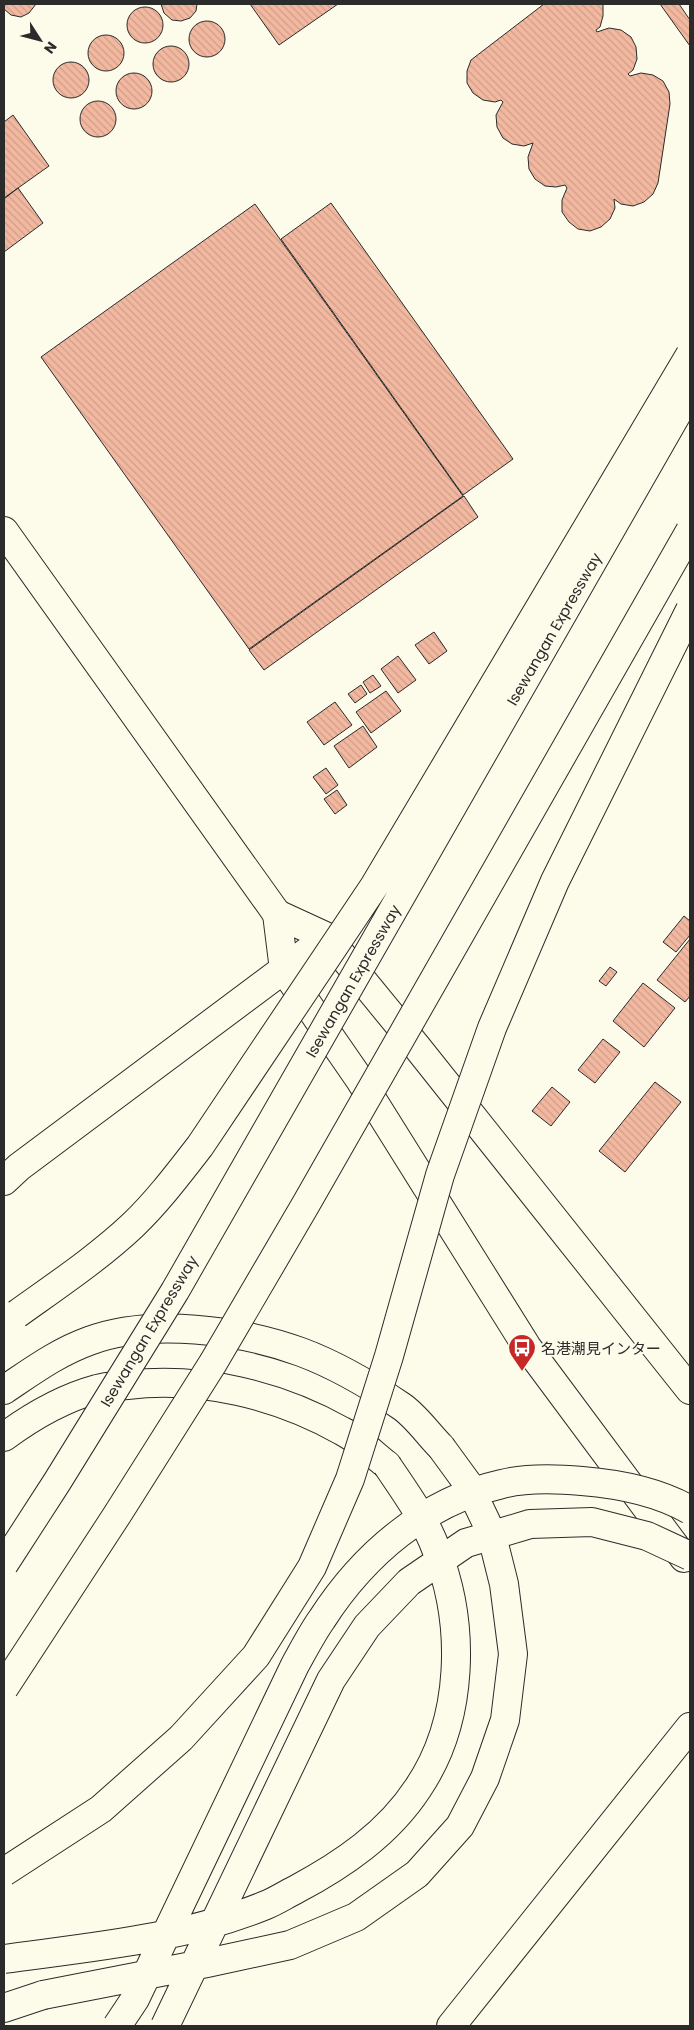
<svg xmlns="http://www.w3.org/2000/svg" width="694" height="2030" font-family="Poppins,'Noto Sans JP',sans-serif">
<defs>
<pattern id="building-back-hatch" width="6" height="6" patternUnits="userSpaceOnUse" patternTransform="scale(1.25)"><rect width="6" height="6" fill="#f2b8a0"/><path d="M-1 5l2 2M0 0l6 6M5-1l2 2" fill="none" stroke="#d09e8a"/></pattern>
</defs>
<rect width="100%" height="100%" fill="#fdfbea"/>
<path fill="url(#building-back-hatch)" stroke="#2b2b2b" d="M 4,4 L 36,4 L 29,13 L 21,17 L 11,15 L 4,9 Z
M 161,4 L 197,4 L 196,11 L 190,18 L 181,21 L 172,20 L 164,13 Z
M 250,4 L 338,4 L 279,45 Z
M 544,4 L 603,4 L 603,16 L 600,27 L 596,30 L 597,32 L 609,28 L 621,30 L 631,37 L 636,47 L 637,59 L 633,70 L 628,74 L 630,76 L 641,73 L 653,75 L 663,81 L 669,92 L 670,104 L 658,183 L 653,194 L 644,202 L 633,206 L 621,204 L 614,199 L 615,208 L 610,219 L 601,227 L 590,231 L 578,229 L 569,222 L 562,212 L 562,200 L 567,188 L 565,185 L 556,187 L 545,186 L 535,179 L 529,169 L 528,157 L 533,143 L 524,146 L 512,144 L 503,138 L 497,127 L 496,115 L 503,102 L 501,100 L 495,102 L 483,100 L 473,93 L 467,83 L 467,71 L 471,60 Z
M 660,4 L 679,4 L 690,20 L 690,46 Z
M127 25a18 18 0 1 1 36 0a18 18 0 1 1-36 0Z
M189 39a18 18 0 1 1 36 0a18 18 0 1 1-36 0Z
M88 53a18 18 0 1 1 36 0a18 18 0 1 1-36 0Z
M153 64a18 18 0 1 1 36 0a18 18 0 1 1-36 0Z
M53 80a18 18 0 1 1 36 0a18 18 0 1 1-36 0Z
M116 91a18 18 0 1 1 36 0a18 18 0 1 1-36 0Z
M80 119a18 18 0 1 1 36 0a18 18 0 1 1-36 0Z
M 13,115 L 49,166 L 4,198 L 4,122 Z
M 18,188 L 43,223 L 4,252 L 4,199 Z
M 331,203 L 513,459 L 463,495 L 281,239 Z
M 255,204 L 463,496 L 249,649 L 41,357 Z
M 464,496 L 478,517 L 264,670 L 249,650 Z
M 434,632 L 447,651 L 429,664 L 415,645 Z
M 398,656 L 416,680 L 398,693 L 381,669 Z
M 373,675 L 381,686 L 370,693 L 363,682 Z
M 361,685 L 367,694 L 355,703 L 348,694 Z
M 386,691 L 401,711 L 371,733 L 356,712 Z
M 335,702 L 352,725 L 324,745 L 307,722 Z
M 363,726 L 377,747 L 349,768 L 334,746 Z
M 326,768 L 338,785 L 326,794 L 313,777 Z
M 337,790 L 347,805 L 335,814 L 324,799 Z
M 684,916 L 690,921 L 690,935 L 676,952 L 663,942 Z
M 690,939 L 690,996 L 685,1002 L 657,980 Z
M 610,967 L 617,972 L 606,986 L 599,981 Z
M 643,983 L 675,1008 L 644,1047 L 613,1021 Z
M 603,1039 L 620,1052 L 595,1083 L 578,1070 Z
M 655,1082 L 681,1102 L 625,1172 L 599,1151 Z
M 552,1087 L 570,1102 L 551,1126 L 532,1111 Z"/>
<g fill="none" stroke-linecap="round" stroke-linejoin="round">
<defs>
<path id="minor" d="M 277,914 L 284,970 L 360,1080 L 527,1347 L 684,1558
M 277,914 L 327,937 L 417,1047 L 690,1390
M 4,1181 L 19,1167 L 327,937
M 451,2026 L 690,1727"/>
<path id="tertiary" d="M 4,531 L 277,914"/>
<path id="motorway" d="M 4,1390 C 31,1372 58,1352 89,1341 C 150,1318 241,1330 301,1352 C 336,1365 370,1385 401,1406 C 416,1416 428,1434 441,1447
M 4,1437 C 31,1417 64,1398 97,1389 C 107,1386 118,1386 127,1385 C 201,1376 278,1395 342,1431 C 358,1439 373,1454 387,1465
M 4,2008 L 43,1995"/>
</defs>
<use href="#minor" stroke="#2b2b2b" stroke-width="30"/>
<use href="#tertiary" stroke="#2b2b2b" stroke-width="30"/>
<use href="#motorway" stroke="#2b2b2b" stroke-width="30"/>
<use href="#minor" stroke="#fdfbea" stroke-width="28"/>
<use href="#tertiary" stroke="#fdfbea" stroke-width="28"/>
<use href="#motorway" stroke="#fdfbea" stroke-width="28"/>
<defs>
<path id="motorway-bridge" d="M 17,1314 C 56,1286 98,1258 133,1225 C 158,1201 179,1173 200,1146 L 375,885 L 690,355
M 4,1564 L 57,1482 L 175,1291 L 690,391
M 4,1688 L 117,1515 L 213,1363 L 306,1204 L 690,531
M 4,1872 L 101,1809 L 181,1738 L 256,1656 L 312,1567 L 350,1479 L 389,1356 L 440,1175 L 492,1028 L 555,881 L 690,610
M 4,1959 C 92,1947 183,1939 266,1905 C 276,1901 285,1895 295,1890 C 342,1865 388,1834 418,1788 C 464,1720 466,1624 436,1549 C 425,1519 405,1492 387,1465
M 43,1995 L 207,1963 L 290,1945 L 356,1917 L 417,1874 L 460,1826 L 485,1778 L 505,1720 L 513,1654 L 504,1584 L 491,1532 L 468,1484 L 441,1447
M 117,2026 L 135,1999 L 295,1665 C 304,1649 312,1633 322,1619 C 364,1554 426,1501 502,1484 C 525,1478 559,1479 582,1481 C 619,1484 657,1491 690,1510
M 165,2026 L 331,1680 L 367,1626 L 409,1582 L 466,1543 L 530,1524 L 592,1522 L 647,1536 L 690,1556"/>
</defs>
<use href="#motorway-bridge" stroke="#2b2b2b" stroke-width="30" stroke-linecap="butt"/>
<use href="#motorway-bridge" stroke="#fdfbea" stroke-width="28"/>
</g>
<defs>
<symbol id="bus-pin" viewBox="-11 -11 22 30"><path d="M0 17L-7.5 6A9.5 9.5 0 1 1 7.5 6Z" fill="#c62828" stroke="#fdfbea"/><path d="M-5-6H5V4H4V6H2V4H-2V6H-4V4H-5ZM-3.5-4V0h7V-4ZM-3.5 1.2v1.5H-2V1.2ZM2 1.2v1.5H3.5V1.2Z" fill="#fff"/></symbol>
</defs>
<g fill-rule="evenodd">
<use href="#bus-pin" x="506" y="1332" width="32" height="43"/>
</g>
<g text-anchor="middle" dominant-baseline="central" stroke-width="4" stroke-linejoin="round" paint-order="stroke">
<g font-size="15" fill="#2b2b2b" stroke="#fdfbea">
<text transform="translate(554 629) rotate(-60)">Isewangan Expressway</text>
<text transform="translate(353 981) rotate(-60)">Isewangan Expressway</text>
<text transform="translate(149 1331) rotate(-59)">Isewangan Expressway</text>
</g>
<g font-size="15" fill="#2b2b2b" stroke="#fdfbea" text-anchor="start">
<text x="541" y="1348">名港潮見インター</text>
</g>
</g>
<rect width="694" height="2030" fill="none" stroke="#2b2b2b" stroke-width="10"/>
<g transform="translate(40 40) rotate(126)" stroke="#fdfbea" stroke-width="4" paint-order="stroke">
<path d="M0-4L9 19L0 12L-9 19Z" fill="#2b2b2b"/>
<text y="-8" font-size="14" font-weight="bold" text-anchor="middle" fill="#2b2b2b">N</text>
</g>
</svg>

★ ★ ★

▸ WHAT TO DO: From the first line to the last, copy the records above exactly and drop any pictures.

▸ OUTPUT FOR THIS TASK:
<svg xmlns="http://www.w3.org/2000/svg" width="694" height="2030" font-family="Poppins,'Noto Sans JP',sans-serif">
<defs>
<pattern id="building-back-hatch" width="6" height="6" patternUnits="userSpaceOnUse" patternTransform="scale(1.25)"><rect width="6" height="6" fill="#f2b8a0"/><path d="M-1 5l2 2M0 0l6 6M5-1l2 2" fill="none" stroke="#d09e8a"/></pattern>
</defs>
<rect width="100%" height="100%" fill="#fdfbea"/>
<path fill="url(#building-back-hatch)" stroke="#2b2b2b" d="M 4,4 L 36,4 L 29,13 L 21,17 L 11,15 L 4,9 Z
M 161,4 L 197,4 L 196,11 L 190,18 L 181,21 L 172,20 L 164,13 Z
M 250,4 L 338,4 L 279,45 Z
M 544,4 L 603,4 L 603,16 L 600,27 L 596,30 L 597,32 L 609,28 L 621,30 L 631,37 L 636,47 L 637,59 L 633,70 L 628,74 L 630,76 L 641,73 L 653,75 L 663,81 L 669,92 L 670,104 L 658,183 L 653,194 L 644,202 L 633,206 L 621,204 L 614,199 L 615,208 L 610,219 L 601,227 L 590,231 L 578,229 L 569,222 L 562,212 L 562,200 L 567,188 L 565,185 L 556,187 L 545,186 L 535,179 L 529,169 L 528,157 L 533,143 L 524,146 L 512,144 L 503,138 L 497,127 L 496,115 L 503,102 L 501,100 L 495,102 L 483,100 L 473,93 L 467,83 L 467,71 L 471,60 Z
M 660,4 L 679,4 L 690,20 L 690,46 Z
M127 25a18 18 0 1 1 36 0a18 18 0 1 1-36 0Z
M189 39a18 18 0 1 1 36 0a18 18 0 1 1-36 0Z
M88 53a18 18 0 1 1 36 0a18 18 0 1 1-36 0Z
M153 64a18 18 0 1 1 36 0a18 18 0 1 1-36 0Z
M53 80a18 18 0 1 1 36 0a18 18 0 1 1-36 0Z
M116 91a18 18 0 1 1 36 0a18 18 0 1 1-36 0Z
M80 119a18 18 0 1 1 36 0a18 18 0 1 1-36 0Z
M 13,115 L 49,166 L 4,198 L 4,122 Z
M 18,188 L 43,223 L 4,252 L 4,199 Z
M 331,203 L 513,459 L 463,495 L 281,239 Z
M 255,204 L 463,496 L 249,649 L 41,357 Z
M 464,496 L 478,517 L 264,670 L 249,650 Z
M 434,632 L 447,651 L 429,664 L 415,645 Z
M 398,656 L 416,680 L 398,693 L 381,669 Z
M 373,675 L 381,686 L 370,693 L 363,682 Z
M 361,685 L 367,694 L 355,703 L 348,694 Z
M 386,691 L 401,711 L 371,733 L 356,712 Z
M 335,702 L 352,725 L 324,745 L 307,722 Z
M 363,726 L 377,747 L 349,768 L 334,746 Z
M 326,768 L 338,785 L 326,794 L 313,777 Z
M 337,790 L 347,805 L 335,814 L 324,799 Z
M 684,916 L 690,921 L 690,935 L 676,952 L 663,942 Z
M 690,939 L 690,996 L 685,1002 L 657,980 Z
M 610,967 L 617,972 L 606,986 L 599,981 Z
M 643,983 L 675,1008 L 644,1047 L 613,1021 Z
M 603,1039 L 620,1052 L 595,1083 L 578,1070 Z
M 655,1082 L 681,1102 L 625,1172 L 599,1151 Z
M 552,1087 L 570,1102 L 551,1126 L 532,1111 Z"/>
<g fill="none" stroke-linecap="round" stroke-linejoin="round">
<defs>
<path id="minor" d="M 277,914 L 284,970 L 360,1080 L 527,1347 L 684,1558
M 277,914 L 327,937 L 417,1047 L 690,1390
M 4,1181 L 19,1167 L 327,937
M 451,2026 L 690,1727"/>
<path id="tertiary" d="M 4,531 L 277,914"/>
<path id="motorway" d="M 4,1390 C 31,1372 58,1352 89,1341 C 150,1318 241,1330 301,1352 C 336,1365 370,1385 401,1406 C 416,1416 428,1434 441,1447
M 4,1437 C 31,1417 64,1398 97,1389 C 107,1386 118,1386 127,1385 C 201,1376 278,1395 342,1431 C 358,1439 373,1454 387,1465
M 4,2008 L 43,1995"/>
</defs>
<use href="#minor" stroke="#2b2b2b" stroke-width="30"/>
<use href="#tertiary" stroke="#2b2b2b" stroke-width="30"/>
<use href="#motorway" stroke="#2b2b2b" stroke-width="30"/>
<use href="#minor" stroke="#fdfbea" stroke-width="28"/>
<use href="#tertiary" stroke="#fdfbea" stroke-width="28"/>
<use href="#motorway" stroke="#fdfbea" stroke-width="28"/>
<defs>
<path id="motorway-bridge" d="M 17,1314 C 56,1286 98,1258 133,1225 C 158,1201 179,1173 200,1146 L 375,885 L 690,355
M 4,1564 L 57,1482 L 175,1291 L 690,391
M 4,1688 L 117,1515 L 213,1363 L 306,1204 L 690,531
M 4,1872 L 101,1809 L 181,1738 L 256,1656 L 312,1567 L 350,1479 L 389,1356 L 440,1175 L 492,1028 L 555,881 L 690,610
M 4,1959 C 92,1947 183,1939 266,1905 C 276,1901 285,1895 295,1890 C 342,1865 388,1834 418,1788 C 464,1720 466,1624 436,1549 C 425,1519 405,1492 387,1465
M 43,1995 L 207,1963 L 290,1945 L 356,1917 L 417,1874 L 460,1826 L 485,1778 L 505,1720 L 513,1654 L 504,1584 L 491,1532 L 468,1484 L 441,1447
M 117,2026 L 135,1999 L 295,1665 C 304,1649 312,1633 322,1619 C 364,1554 426,1501 502,1484 C 525,1478 559,1479 582,1481 C 619,1484 657,1491 690,1510
M 165,2026 L 331,1680 L 367,1626 L 409,1582 L 466,1543 L 530,1524 L 592,1522 L 647,1536 L 690,1556"/>
</defs>
<use href="#motorway-bridge" stroke="#2b2b2b" stroke-width="30" stroke-linecap="butt"/>
<use href="#motorway-bridge" stroke="#fdfbea" stroke-width="28"/>
</g>
<defs>
<symbol id="bus-pin" viewBox="-11 -11 22 30"><path d="M0 17L-7.5 6A9.5 9.5 0 1 1 7.5 6Z" fill="#c62828" stroke="#fdfbea"/><path d="M-5-6H5V4H4V6H2V4H-2V6H-4V4H-5ZM-3.5-4V0h7V-4ZM-3.5 1.2v1.5H-2V1.2ZM2 1.2v1.5H3.5V1.2Z" fill="#fff"/></symbol>
</defs>
<g fill-rule="evenodd">
<use href="#bus-pin" x="506" y="1332" width="32" height="43"/>
</g>
<g text-anchor="middle" dominant-baseline="central" stroke-width="4" stroke-linejoin="round" paint-order="stroke">
<g font-size="15" fill="#2b2b2b" stroke="#fdfbea">
<text transform="translate(554 629) rotate(-60)">Isewangan Expressway</text>
<text transform="translate(353 981) rotate(-60)">Isewangan Expressway</text>
<text transform="translate(149 1331) rotate(-59)">Isewangan Expressway</text>
</g>
<g font-size="15" fill="#2b2b2b" stroke="#fdfbea" text-anchor="start">
<text x="541" y="1348">名港潮見インター</text>
</g>
</g>
<rect width="694" height="2030" fill="none" stroke="#2b2b2b" stroke-width="10"/>
<g transform="translate(40 40) rotate(126)" stroke="#fdfbea" stroke-width="4" paint-order="stroke">
<path d="M0-4L9 19L0 12L-9 19Z" fill="#2b2b2b"/>
<text y="-8" font-size="14" font-weight="bold" text-anchor="middle" fill="#2b2b2b">N</text>
</g>
</svg>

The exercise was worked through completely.